*Task details*: Please copy the lines below word for word, leaving the pictures out of your answer.

Saved entries
────────────────────

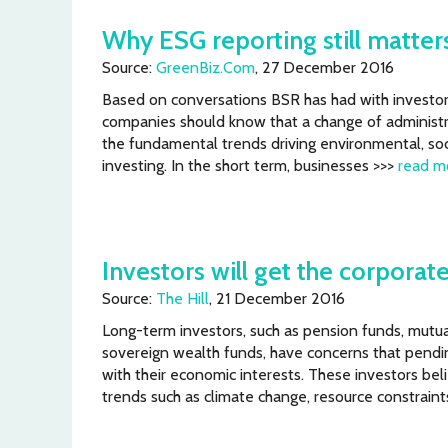
Why ESG reporting still matters
Source:
GreenBiz.Com
, 27 December 2016
Based on conversations BSR has had with investors
companies should know that a change of administra
the fundamental trends driving environmental, so
investing. In the short term, businesses >>>
read m
Investors will get the corporate
Source:
The Hill
, 21 December 2016
Long-term investors, such as pension funds, mutua
sovereign wealth funds, have concerns that pendin
with their economic interests. These investors b
trends such as climate change, resource constraint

────────────────────

*Exercise answer*:
Why ESG reporting still matters
Source:
GreenBiz.Com
, 27 December 2016
Based on conversations BSR has had with investors
companies should know that a change of administra
the fundamental trends driving environmental, so
investing. In the short term, businesses >>>
read m
Investors will get the corporate
Source:
The Hill
, 21 December 2016
Long-term investors, such as pension funds, mutua
sovereign wealth funds, have concerns that pendin
with their economic interests. These investors b
trends such as climate change, resource constraint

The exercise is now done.